The fact that the Knicks are winning a lot now definitely has something to do with the new addition of Starbury to the team. He has been impressive so far IMO, and is nowhere near overrated. In fact I might go as far as sayin' he's underrated based on the fact that he got snubbed by the coaches and didn't make the AS game this year as a reserve.


----------



## Tooeasy (Nov 4, 2003)

> Originally posted by <b>Ben</b>!
> I was able to catch him in action on tv a while ago (against Houston i think) and although he didn't shoot too well and Knicks eventually lost the game, he still managed to get everyone involved and did a really good job playing the point position.


i do believe the game your speaking of was the first game he suited up as a knick, i could be mistaken tho. marbury buys into systems very well everywhere he plays, and when looking at some of the points in the league that often look to shoot first and pass second (i.e. baron davis and steve francis, altho i do respect both of their games) marbury is in no way overrated considering he brings an unselfish angle to his position everytime he steps on the court. i find it hard to believe that stephon will go without winning a ring by the time he retires.


----------



## Ben1 (May 20, 2003)

> Originally posted by <b>b-diddy</b>!
> 
> 
> i do believe the game your speaking of was the first game he suited up as a knick, i could be mistaken tho. marbury buys into systems very well everywhere he plays, and when looking at some of the points in the league that often look to shoot first and pass second (i.e. baron davis and steve francis, altho i do respect both of their games) marbury is in no way overrated considering he brings an unselfish angle to his position everytime he steps on the court. i find it hard to believe that stephon will go without winning a ring by the time he retires.

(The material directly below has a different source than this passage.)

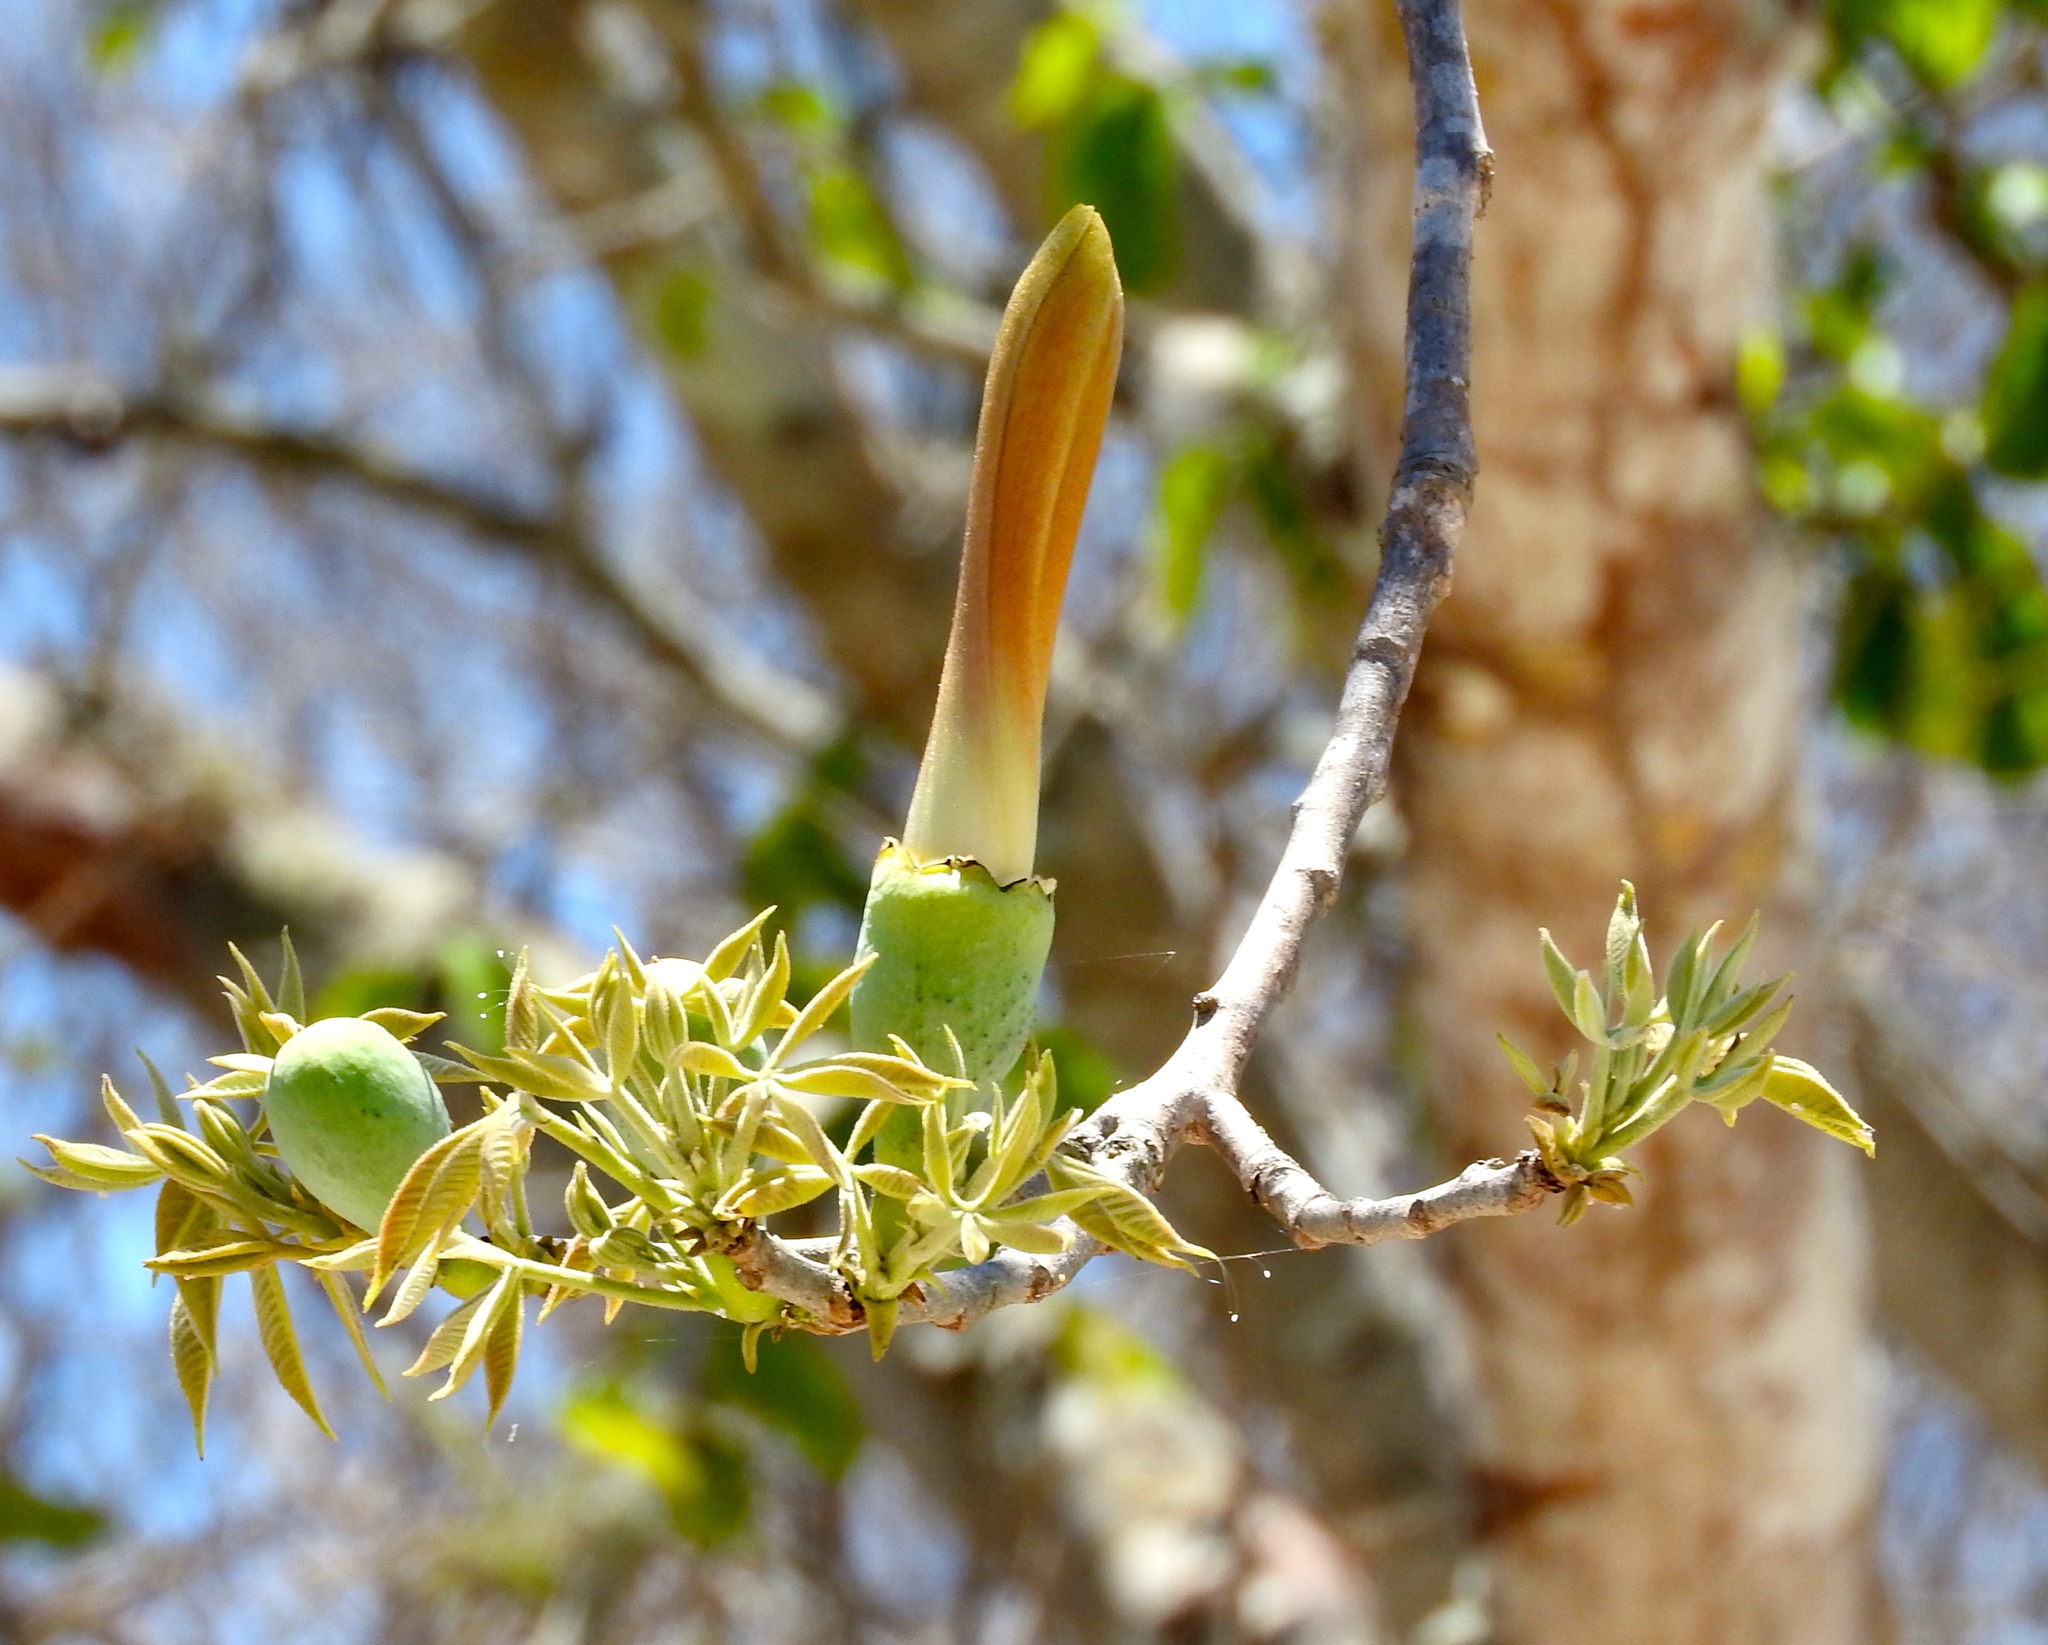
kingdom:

Actually the more I think about it, the more I believe that game was his 4th as a Knick as that's the game they lost (after going 3-0). Well, that's what I remembered so I might be wrong.

People like to think that Marbury is a 'selfish' player who looks to score first instead of passing first. I admit that's what I thought to before being able to catch him in action on tv last year I think. He has a pretty high scoring average for a PG, and that's only because he has been required to score so to benefit the team.


----------



## Jmonty580 (Jun 20, 2003)

Actually alot of Knicks want him to become more selfish. He is passing the ball to doleac, Thomas, Deke (who cant handle a marbury pass), and others way too much. I think he is still a little timid to put up some shots, but now with Houston out he is forced to take alot more shots which is good. I like how he gets everyone involved though.


----------



## compsciguy78 (Dec 16, 2002)

Stephon is the best PG in the league IMO. He is not selfish player now, but he had a rep for being selfish. He deserves all the praise now because he is going to make the Knicks one of the best teams in the east this year when the playoffs roll around. Him and Van Horn(ironically)/Houston are going to be a great combination. Steph passes a lot, but when you're best scoring option has the ball, sometimes there is a need for him to shoot.


----------